#### EXERCISE A
According to the article on static websites, how fast is the market for static websites growing?

#### ARTICLE
________________________

A static website has no database and no login portal. What doesn’t exist can’t be attacked. Your site is essentially an impenetrable wall.
Can you switch from a DIY platform?
DIY platforms are designed to keep you locked in:
- Stop paying? Your site disappears. You’re renting a space, you own nothing.
- Want to switch? You start from scratch. There’s no export button that takes your complete site with you. You’re literally building your business on rented land.
- Want something the platform can’t do? You pay for expensive add-ons or accept the limitations.
This is called vendor lock-in. It’s not a bug, it’s the business model of these platforms.
What’s the alternative: static websites
The professional web industry has been moving in the opposite direction of DIY platforms for years. The market for static websites is growing at nearly 20% per year. (HostingAdvice, 2025)
Why? Because static websites:
- Load instantly — no database needs to spin up
- Can’t be hacked — there’s no database or plugin to attack
- Require no platform maintenance — no updates, no plugin conflicts, no downtime from a failed upgrade
- Belong to you — the code is your property, you can always switch
It’s the difference between renting a house where the landlord decides what you can renovate, and owning a house that does exactly what you want.
Does my business website actually need a database?
Analyses of millions of websites (W3Techs, HTTP Archive) show that 70 to 75% of all websites are purely informational: a business page, a portfolio, a services overview with contact details. No webshop, no member area, no real-time inventory.

________________________

Entries taken from a collection
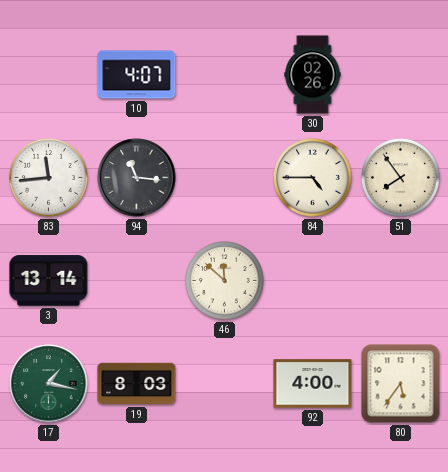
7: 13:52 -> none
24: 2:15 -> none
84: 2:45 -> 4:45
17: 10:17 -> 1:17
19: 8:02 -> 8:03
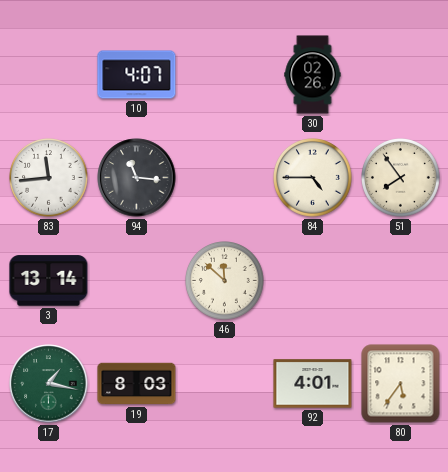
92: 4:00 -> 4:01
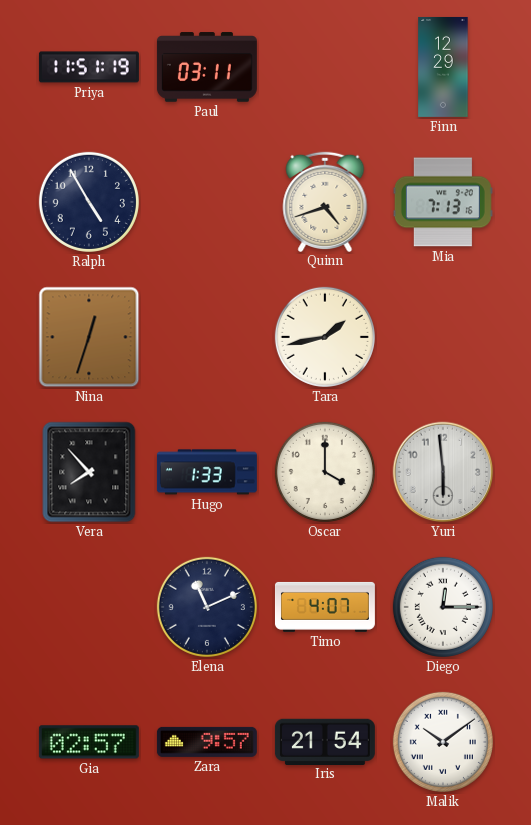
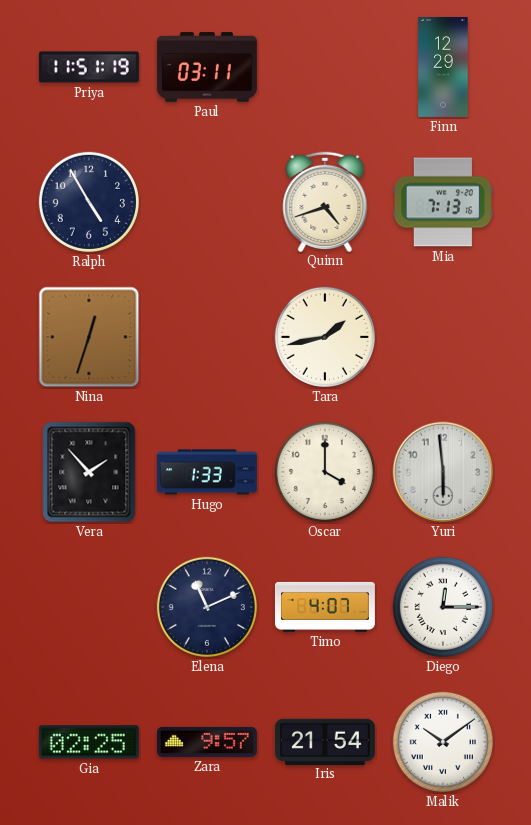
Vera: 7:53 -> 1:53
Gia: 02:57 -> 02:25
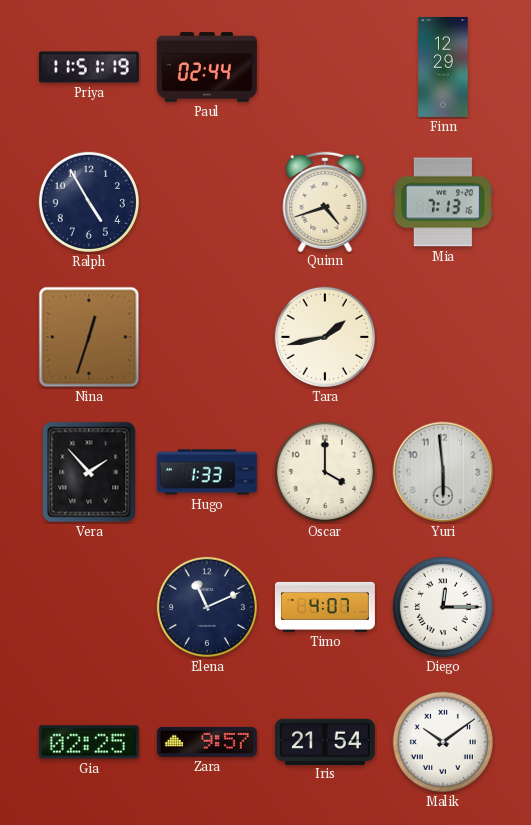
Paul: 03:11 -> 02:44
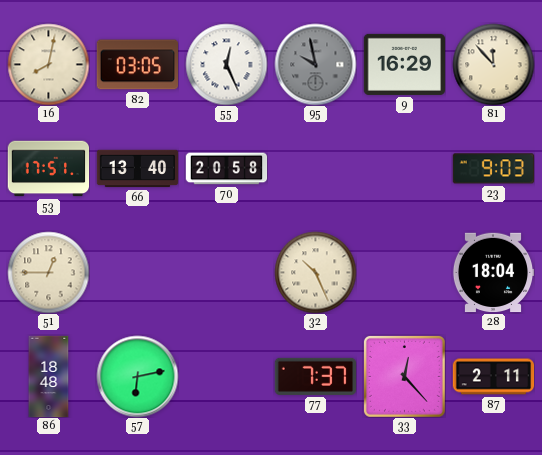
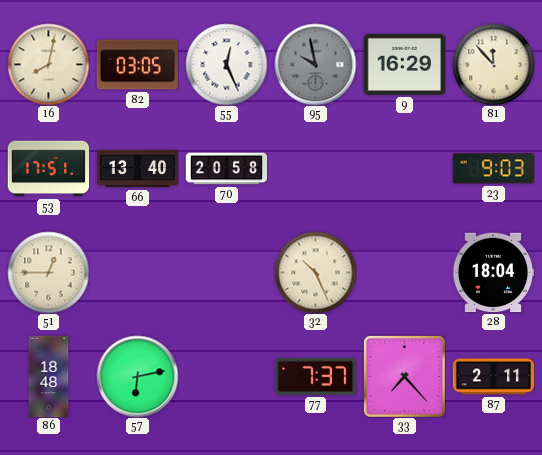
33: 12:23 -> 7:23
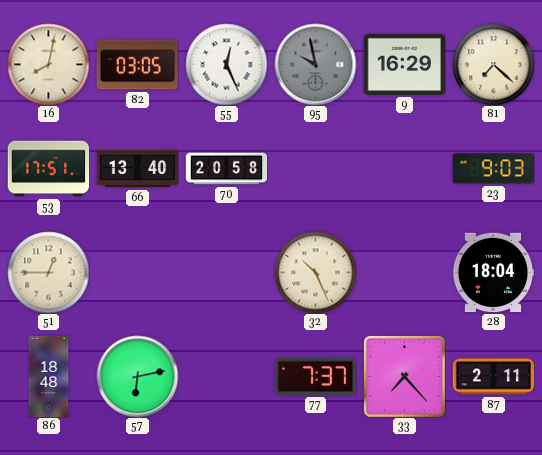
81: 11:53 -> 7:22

________________________

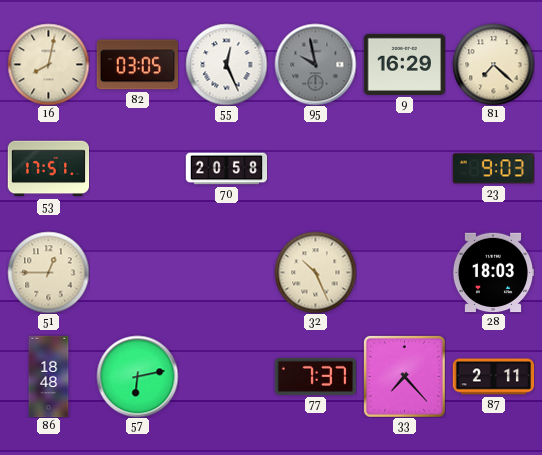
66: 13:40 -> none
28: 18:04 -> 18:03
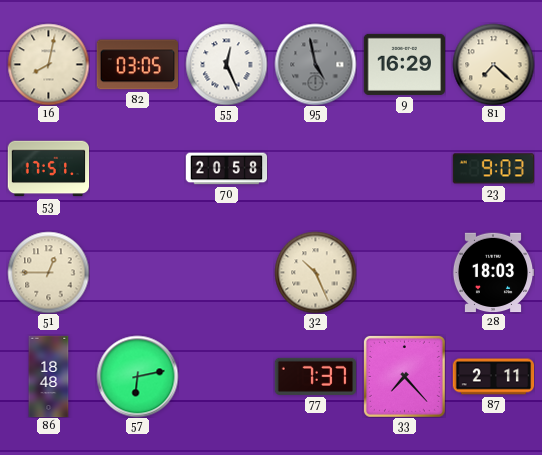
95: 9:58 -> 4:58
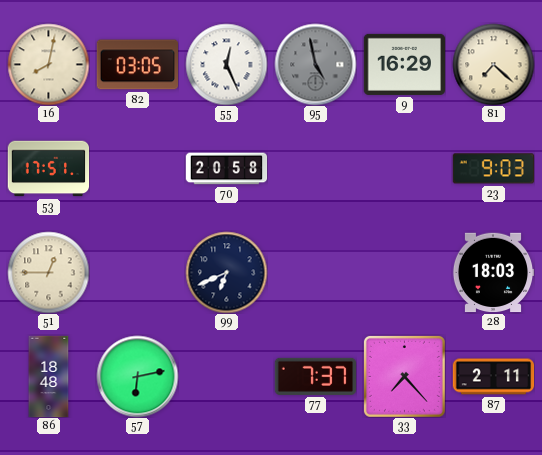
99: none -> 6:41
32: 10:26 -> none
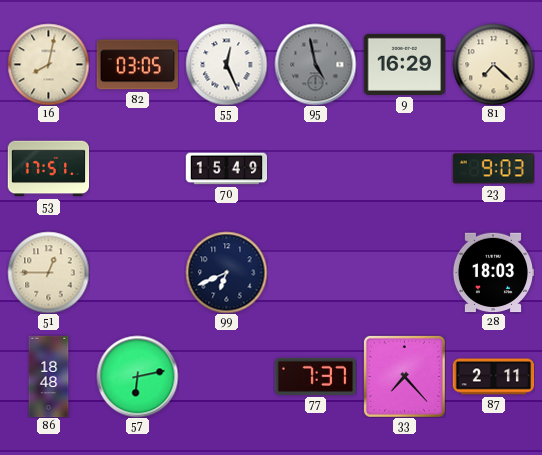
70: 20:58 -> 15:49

________________________

#### EXERCISE B
Render as a numbered list the part of the records above that opens with the line containing "7: 13:52 -> none" and closes with the line containing "33: 12:23 -> 7:23". Leave out the pictures.

#### RESULT A
Nearly 20% per year.

#### RESULT B
1. 7: 13:52 -> none
2. 24: 2:15 -> none
3. 84: 2:45 -> 4:45
4. 17: 10:17 -> 1:17
5. 19: 8:02 -> 8:03
6. 92: 4:00 -> 4:01
7. Vera: 7:53 -> 1:53
8. Gia: 02:57 -> 02:25
9. Paul: 03:11 -> 02:44
10. 33: 12:23 -> 7:23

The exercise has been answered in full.